Berbeda dengan China, Indonesia menunjukkan ketimpangan yang mencolok dalam penegakan hukum terhadap kasus korupsi besar. Harvey Moeis, yang terlibat dalam kasus korupsi pengelolaan tata niaga komoditas timah dengan kerugian negara mencapai Rp 300 triliun, hanya dijatuhi hukuman 6,5 tahun penjara serta denda Rp 1 miliar. Vonis itu menuai banyak kritik, mengingat besarnya kerugian yang ditimbulkan dari tindakannya.
Hukuman ringan tersebut mencerminkan lemahnya penerapan peraturan hukum di Indonesia, di mana meskipun terdapat undang-undang yang mengatur tentang pemberantasan korupsi, praktik penegakan hukum sering kali tidak sejalan dengan prinsip keadilan substantif. Hal ini menimbulkan ketidakpercayaan publik terhadap sistem hukum, yang berpotensi memperburuk krisis integritas di kalangan pejabat dan lembaga penegak hukum.
Ketimpangan ini lebih lanjut diperparah dengan fakta bahwa meskipun ada peraturan yang mengatur pemberantasan korupsi, sistem hukum Indonesia sering kali hanya mengandalkan aturan yang bersifat normatif dan tidak memberikan sanksi yang cukup keras bagi pelaku kejahatan besar.
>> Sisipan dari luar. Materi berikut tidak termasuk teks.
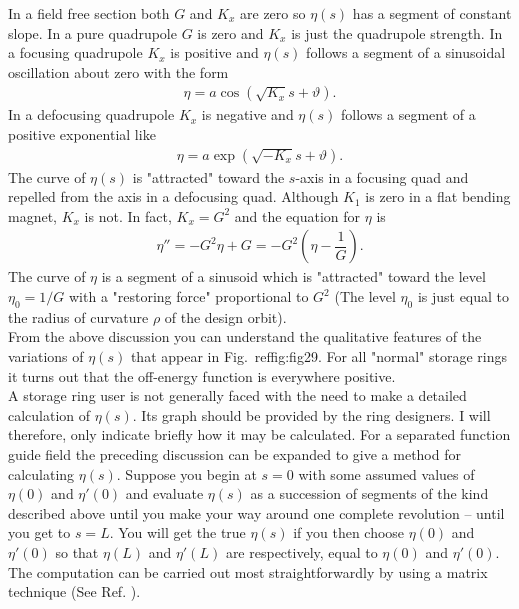 In a field free section both $G$ and $K_x$ are zero so $\eta(s)$ has a segment of constant
slope. In a pure quadrupole $G$ is zero and $K_x$ is just the quadrupole strength. In
a focusing quadrupole $K_x$ is positive and $\eta(s)$ follows a segment of a sinusoidal
oscillation about zero with the form
\begin{align*}
	\eta = a \cos(\sqrt{K_x}s + \vartheta).
\end{align*}
In a defocusing quadrupole $K_x$ is negative and $\eta(s)$ follows a segment of a positive
exponential like
\begin{align*}
	\eta = a \exp(\sqrt{-K_x}s+\vartheta).
\end{align*}
The curve of $\eta(s)$ is "attracted" toward the $s$-axis in a focusing quad and repelled
from the axis in a defocusing quad.
Although $K_1$ is zero in a flat bending magnet, $K_x$ is not. In fact, $K_x = G^2$ and
the equation for $\eta$ is
\begin{align}
	\eta'' = -G^2\eta + G = -G^2\left( \eta - \dfrac{1}{G} \right).
\end{align}
The curve of $\eta$ is a segment of a sinusoid which is "attracted" toward the level
$\eta_0 = 1/G$ with a "restoring force" proportional to $G^2$ (The level $\eta_0$ is just equal
to the radius of curvature $\rho$ of the design orbit).\\
From the above discussion you can understand the qualitative features of the variations
 of $\eta(s)$ that appear in Fig.~ref{fig:fig29}. For all "normal" storage rings it turns
out that the off-energy function is everywhere positive.\\
A storage ring user is not generally faced with the need to make a detailed calculation of $\eta(s)$. Its graph should be provided by the ring designers. I will therefore, only indicate briefly how it may be calculated. For a separated function guide field the preceding discussion can be expanded to give a method for calculating $\eta(s)$. Suppose you begin at $s = 0$ with some assumed values of $\eta(0)$ and $\eta'(0)$ and evaluate $\eta(s)$ as a succession of segments of the kind described above until you make your way around one complete revolution -- until you get to $s = L$. You will get the true $\eta(s)$ if you then choose $\eta(0)$ and $\eta'(0)$ so that $\eta(L)$ and $\eta'(L)$ are respectively, equal to $\eta(0)$ and $\eta'(0)$. The computation can be carried out most straightforwardly by using a matrix technique (See Ref. \cite{11}).\\
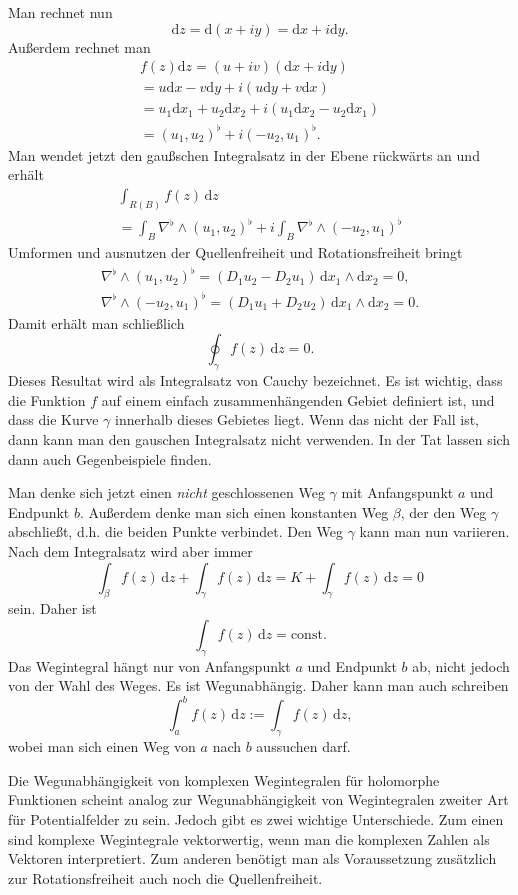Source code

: \documentclass[a4paper,10pt,fleqn,twocolumn,twoside]{article}
\begin{document}
Man rechnet nun
\[\mathrm dz = \mathrm d(x+iy) = \mathrm dx+i\mathrm dy.\]
Außerdem rechnet man
\begin{gather*}
f(z)\mathrm dz = (u+iv)(\mathrm dx+i\mathrm dy)\\
= u\mathrm dx-v\mathrm dy+i(u\mathrm dy+v\mathrm dx)\\
= u_1\mathrm dx_1+u_2\mathrm dx_2+i(u_1\mathrm dx_2-u_2\mathrm dx_1)\\
= (u_1,u_2)^\flat + i(-u_2,u_1)^\flat.
\end{gather*}
Man wendet jetzt den gaußschen Integralsatz in der Ebene rückwärts an
und erhält
\begin{gather*}
\int_{R(B)} f(z)\,\mathrm dz\\
= \int_B \nabla^\flat\wedge (u_1,u_2)^\flat
+ i\int_B \nabla^\flat\wedge (-u_2,u_1)^\flat
\end{gather*}
Umformen und ausnutzen der Quellenfreiheit
und Rotationsfreiheit bringt
\begin{gather*}
\nabla^\flat\wedge (u_1,u_2)^\flat
= (D_1u_2-D_2u_1)\,\mathrm dx_1\wedge\mathrm dx_2= 0,\\
\nabla^\flat\wedge (-u_2,u_1)^\flat = (D_1u_1+D_2u_2)\,
\mathrm dx_1\wedge\mathrm dx_2 = 0.
\end{gather*}
Damit erhält man schließlich
\[\oint_\gamma f(z)\,\mathrm dz = 0.\]
Dieses Resultat wird als Integralsatz von Cauchy bezeichnet.
Es ist wichtig, dass die Funktion \(f\) auf einem einfach
zusammenhängenden Gebiet definiert ist, und dass die Kurve \(\gamma\)
innerhalb dieses Gebietes liegt. Wenn das nicht der Fall ist, dann
kann man den gauschen Integralsatz nicht verwenden. In der Tat lassen
sich dann auch Gegenbeispiele finden.

Man denke sich jetzt einen \textit{nicht} geschlossenen Weg \(\gamma\)
mit Anfangspunkt \(a\) und Endpunkt \(b\). Außerdem denke man sich
einen konstanten Weg \(\beta\), der den Weg \(\gamma\)
abschließt, d.h. die beiden Punkte verbindet. Den Weg \(\gamma\)
kann man nun variieren. Nach dem Integralsatz wird aber immer
\[\int_{\beta} f(z)\,\mathrm dz+\int_\gamma f(z)\,\mathrm dz
=K+\int_\gamma f(z)\,\mathrm dz=0\]
sein. Daher ist
\[\int_\gamma f(z)\,\mathrm dz=\mathrm{const}.\]
Das Wegintegral hängt nur von Anfangspunkt \(a\) und Endpunkt \(b\)
ab, nicht jedoch von der Wahl des Weges. Es ist Wegunabhängig. Daher
kann man auch schreiben
\[\int_a^b f(z)\,\mathrm dz:=\int_\gamma f(z)\,\mathrm dz,\]
wobei man sich einen Weg von \(a\) nach \(b\) aussuchen darf.

Die Wegunabhängigkeit von komplexen Wegintegralen für holomorphe
Funktionen scheint analog zur Wegunabhängigkeit von Wegintegralen
zweiter Art für Potentialfelder zu sein. Jedoch gibt es zwei wichtige
Unterschiede. Zum einen sind komplexe Wegintegrale vektorwertig, wenn
man die komplexen Zahlen als Vektoren interpretiert. Zum anderen
benötigt man als Voraussetzung zusätzlich zur Rotationsfreiheit
auch noch die Quellenfreiheit.
\end{document}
Dalam hal ini, aturan yang seharusnya menjadi pedoman moral untuk menjauhkan individu dari praktik korupsi malah berubah menjadi alat kompromi yang tidak efektif dalam menciptakan keadilan.
Penerapan peraturan yang tegas dan konsisten dalam sistem hukum suatu negara sangat penting. Peraturan harus berfungsi sebagai instrumen untuk memberikan efek jera, memastikan bahwa kejahatan besar seperti korupsi tidak dapat ditoleransi dalam bentuk apapun. Sementara itu, aturan, meskipun lebih bersifat moral, juga harus diintegrasikan dalam sistem hukum sebagai pedoman bagi individu untuk berperilaku dengan baik dan jujur.
Ketegasan dalam penegakan hukum, seperti yang diterapkan di China, memberikan pelajaran berharga bagi negara lain, termasuk Indonesia, untuk memperkuat sistem hukum dan menegakkan keadilan secara adil dan proporsional.Pada akhirnya, perbedaan antara peraturan dan aturan dalam hukum tidak hanya berpengaruh pada sanksi yang dijatuhkan kepada pelaku kejahatan, tetapi juga pada tingkat kepercayaan publik terhadap integritas hukum itu sendiri.
Penegakan hukum yang kuat dan tegas akan menciptakan rasa aman dan kepercayaan masyarakat, sementara penegakan yang lemah hanya akan memperburuk ketidakadilan dan merusak fondasi hukum itu sendiri. Oleh karena itu, reformasi hukum yang mendalam dan penerapan peraturan secara konsisten sangat dibutuhkan untuk memastikan terciptanya keadilan dan memperbaiki kepercayaan publik terhadap sistem hukum di Indonesia.